STJ

01 . 12 . 2025

Tema: Definir se é possível, ou não, excluir o ICMS, o PIS e a COFINS da base de cálculo do IPI, a partir do conceito de ‘valor da operação’ inserto no art. 47, II, a, do CTN; e no art. 14, II, da Lei 4.502/64 – Tema 1304 dos recursos repetitivos.
REsp 2119311 SC – MODESC INDUSTRIA E COMERCIO DE MOVEIS LTDA – EMPRESA DE PEQUENO PORTE x FAZENDA NACIONAL
REsp 2143866 SP – BRASCABOS COMPONENTES ELÉTRICOS E ELETRÔNICOS LTDA x FAZENDA NACIONAL
REsp 2143997 SP – ARKEMA COATEX BRASIL INDUSTRIA E COMERCIO LTDA x FAZENDA NACIONAL
Relator: Ministro Teodoro Silva

A Primeira Seção do Superior Tribunal de Justiça, apreciando o Tema Repetitivo 1304, definirá se é possível, ou não, excluir o ICMS, o PIS e a COFINS da base de cálculo do IPI, a partir do conceito de ‘valor da operação’ inserto no art. 47, II, a, do CTN; e no art. 14, II, da Lei 4.502/64.

Em síntese, os contribuintes argumentam que a base de cálculo eleita para o IPI é o valor da operação de industrialização do produto submetido a posterior saída do estabelecimento industrial para fins de venda, o que, na falta da quantificação estipulada, pode-se utilizar o preço corrente da mercadoria praticada no mercado do industrial.
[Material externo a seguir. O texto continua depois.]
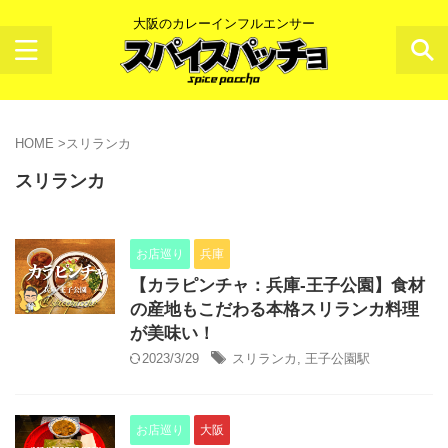
大阪のカレーインフルエンサー
HOME
>
スリランカ
スリランカ
お店巡り
兵庫
【カラピンチャ：兵庫-王子公園】食材
の産地もこだわる本格スリランカ料理
が美味い！
2023/3/29
スリランカ
,
王子公園駅
お店巡り
大阪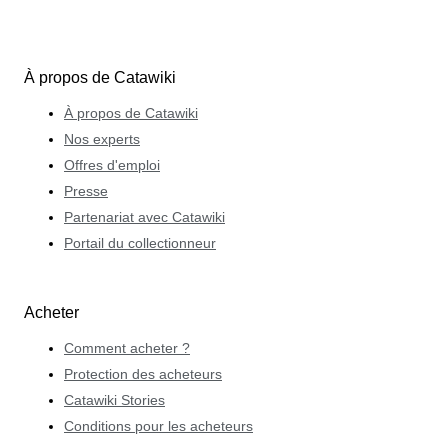
À propos de Catawiki
À propos de Catawiki
Nos experts
Offres d'emploi
Presse
Partenariat avec Catawiki
Portail du collectionneur
Acheter
Comment acheter ?
Protection des acheteurs
Catawiki Stories
Conditions pour les acheteurs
Assim, na ordem constitucional e no CTN, não foi mencionada a inclusão de tributos na base de cálculo do IPI.

Desse modo, defendem que o entendimento de que o PIS/COFINS se incluem na base de cálculo do IPI implica ampliação da definição do que seja “valor da operação” instituída pelo CTN, conduta que se mostra ilegal, pois além da tributação estar circunscrita ao que define a Constituição Federal para o IPI, que já se viu limitar a produtos industrializados, sem tributação, somente lei complementar, status em que o CTN foi recepcionado, poderia conceituar “valor da operação”.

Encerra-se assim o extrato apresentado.